Is $\int_1^2 \frac{\cos t}{1-\sqrt t} \, dt$ integrable? Is $\displaystyle \int_1^2 \frac{\cos t}{1-\sqrt t} \, dt < \infty $ ? How to prove it ?
Thankfully
 A: HINT:
$$\frac{\cos(t)}{1-\sqrt{t}}=\frac{(1+\sqrt{t})\cos(t)}{1-t}$$
SPOILER ALERT:  SCROLL OVER THE HIGHLIGHTED AREA TO REVEAL THE SOLUTION

 Note that for for any $\epsilon >0$ and $x\in (1+\epsilon,3/2]$ we have $$\frac{(1+\sqrt{t})\cos(t)}{1-t}\le \frac{\left(1+\sqrt{\frac32}\right)\cos(3/2)}{1-t}$$and $$\int_{1+\epsilon}^{3/2}\frac{1}{1-t}\,dt=\log(2\epsilon)\to -\infty$$as $\epsilon \to 0^+$.  So, the integral of interest diverges.

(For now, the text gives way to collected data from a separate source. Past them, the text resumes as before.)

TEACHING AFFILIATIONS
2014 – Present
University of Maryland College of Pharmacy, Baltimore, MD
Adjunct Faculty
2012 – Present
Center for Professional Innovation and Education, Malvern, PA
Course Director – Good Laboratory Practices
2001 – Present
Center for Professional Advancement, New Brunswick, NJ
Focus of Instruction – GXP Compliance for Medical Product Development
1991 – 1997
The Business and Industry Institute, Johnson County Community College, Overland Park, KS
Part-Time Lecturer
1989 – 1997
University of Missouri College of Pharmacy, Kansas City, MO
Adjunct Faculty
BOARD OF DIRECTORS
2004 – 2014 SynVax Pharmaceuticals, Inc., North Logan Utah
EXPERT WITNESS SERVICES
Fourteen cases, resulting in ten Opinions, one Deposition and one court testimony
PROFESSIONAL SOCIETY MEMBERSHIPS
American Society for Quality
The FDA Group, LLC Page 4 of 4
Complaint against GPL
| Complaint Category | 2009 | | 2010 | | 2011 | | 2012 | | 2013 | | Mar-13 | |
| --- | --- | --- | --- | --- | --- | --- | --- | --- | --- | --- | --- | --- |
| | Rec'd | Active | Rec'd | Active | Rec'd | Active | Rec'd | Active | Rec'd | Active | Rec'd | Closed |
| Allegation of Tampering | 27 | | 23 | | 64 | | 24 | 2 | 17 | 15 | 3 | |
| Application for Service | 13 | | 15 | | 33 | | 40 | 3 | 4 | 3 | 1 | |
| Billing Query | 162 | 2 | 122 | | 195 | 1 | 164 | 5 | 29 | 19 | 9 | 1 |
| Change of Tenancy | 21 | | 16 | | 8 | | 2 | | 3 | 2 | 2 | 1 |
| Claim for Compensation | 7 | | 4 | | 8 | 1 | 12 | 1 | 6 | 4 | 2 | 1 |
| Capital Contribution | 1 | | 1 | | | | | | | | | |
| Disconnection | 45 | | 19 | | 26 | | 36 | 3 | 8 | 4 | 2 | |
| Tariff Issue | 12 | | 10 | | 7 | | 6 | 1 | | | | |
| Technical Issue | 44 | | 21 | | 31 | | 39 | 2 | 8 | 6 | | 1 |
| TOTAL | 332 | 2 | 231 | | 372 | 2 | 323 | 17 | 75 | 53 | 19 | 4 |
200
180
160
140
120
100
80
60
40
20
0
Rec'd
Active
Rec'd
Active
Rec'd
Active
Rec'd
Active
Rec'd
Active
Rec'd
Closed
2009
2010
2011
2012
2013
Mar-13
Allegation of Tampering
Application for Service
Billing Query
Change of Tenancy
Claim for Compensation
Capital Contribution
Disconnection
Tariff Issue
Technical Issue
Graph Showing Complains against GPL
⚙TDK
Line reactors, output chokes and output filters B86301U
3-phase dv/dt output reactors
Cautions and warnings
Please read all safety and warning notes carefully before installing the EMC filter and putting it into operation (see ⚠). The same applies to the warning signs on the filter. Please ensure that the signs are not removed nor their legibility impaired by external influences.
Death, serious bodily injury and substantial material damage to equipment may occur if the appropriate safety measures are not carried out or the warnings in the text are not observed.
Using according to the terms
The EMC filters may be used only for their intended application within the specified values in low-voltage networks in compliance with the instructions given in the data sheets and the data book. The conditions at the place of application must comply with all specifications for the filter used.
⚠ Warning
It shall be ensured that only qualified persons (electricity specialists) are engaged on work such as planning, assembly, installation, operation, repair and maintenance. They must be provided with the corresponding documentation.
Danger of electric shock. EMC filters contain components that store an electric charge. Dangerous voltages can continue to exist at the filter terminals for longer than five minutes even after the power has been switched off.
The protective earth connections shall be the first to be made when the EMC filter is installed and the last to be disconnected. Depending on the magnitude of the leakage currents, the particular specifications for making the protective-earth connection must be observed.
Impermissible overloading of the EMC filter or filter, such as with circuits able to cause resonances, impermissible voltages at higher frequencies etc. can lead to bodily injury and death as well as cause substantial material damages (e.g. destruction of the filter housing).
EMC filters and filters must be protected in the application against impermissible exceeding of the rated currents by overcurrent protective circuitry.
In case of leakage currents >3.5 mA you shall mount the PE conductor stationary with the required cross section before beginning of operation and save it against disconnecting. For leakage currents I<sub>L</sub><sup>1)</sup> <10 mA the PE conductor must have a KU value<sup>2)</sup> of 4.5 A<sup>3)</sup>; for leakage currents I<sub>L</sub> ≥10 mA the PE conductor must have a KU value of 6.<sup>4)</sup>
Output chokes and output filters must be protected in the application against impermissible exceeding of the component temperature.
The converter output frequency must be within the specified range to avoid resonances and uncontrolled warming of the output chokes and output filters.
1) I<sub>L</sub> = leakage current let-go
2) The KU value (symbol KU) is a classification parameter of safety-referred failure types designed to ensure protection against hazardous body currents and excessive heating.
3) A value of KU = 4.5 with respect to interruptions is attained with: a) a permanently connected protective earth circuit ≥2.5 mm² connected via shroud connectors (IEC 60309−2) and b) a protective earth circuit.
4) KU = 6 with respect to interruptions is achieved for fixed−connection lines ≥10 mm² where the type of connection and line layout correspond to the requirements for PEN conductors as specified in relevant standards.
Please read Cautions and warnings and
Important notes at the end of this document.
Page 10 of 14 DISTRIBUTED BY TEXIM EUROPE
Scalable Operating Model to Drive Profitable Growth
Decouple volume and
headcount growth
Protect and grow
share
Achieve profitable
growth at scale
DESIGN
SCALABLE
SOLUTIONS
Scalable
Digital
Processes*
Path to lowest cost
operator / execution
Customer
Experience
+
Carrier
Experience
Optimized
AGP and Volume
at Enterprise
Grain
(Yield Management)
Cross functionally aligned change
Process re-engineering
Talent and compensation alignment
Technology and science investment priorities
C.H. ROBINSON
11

A: You should check what happens near $1^+$:
$$\frac{\cos t}{1-\sqrt t}=\frac{\cos t}{1-\sqrt {1+(t-1)}}\sim
\frac{\cos 1}{1-(1+\frac{1}{2}(t-1))}=-\frac{2\cos 1}{t-1}$$
which is NOT integrable. Moreover $\displaystyle \int_1^2 \frac{\cos t}{1-\sqrt t} \, dt = -\infty$ because $-2\cos 1<0$
A: Assuming that the integral is convergent, the integral
$$ \int_{1}^{\sqrt{2}}\frac{2z}{1-z}\,\cos(z^2)\,dt $$
is convergent, too, due to the substitution $t=z^2$. However, the last integrand function is a meromorphic function with a simple pole at $z=1$ with residue $-2\cos(1)$, hence the last integral is not convergent and neither it is the original one.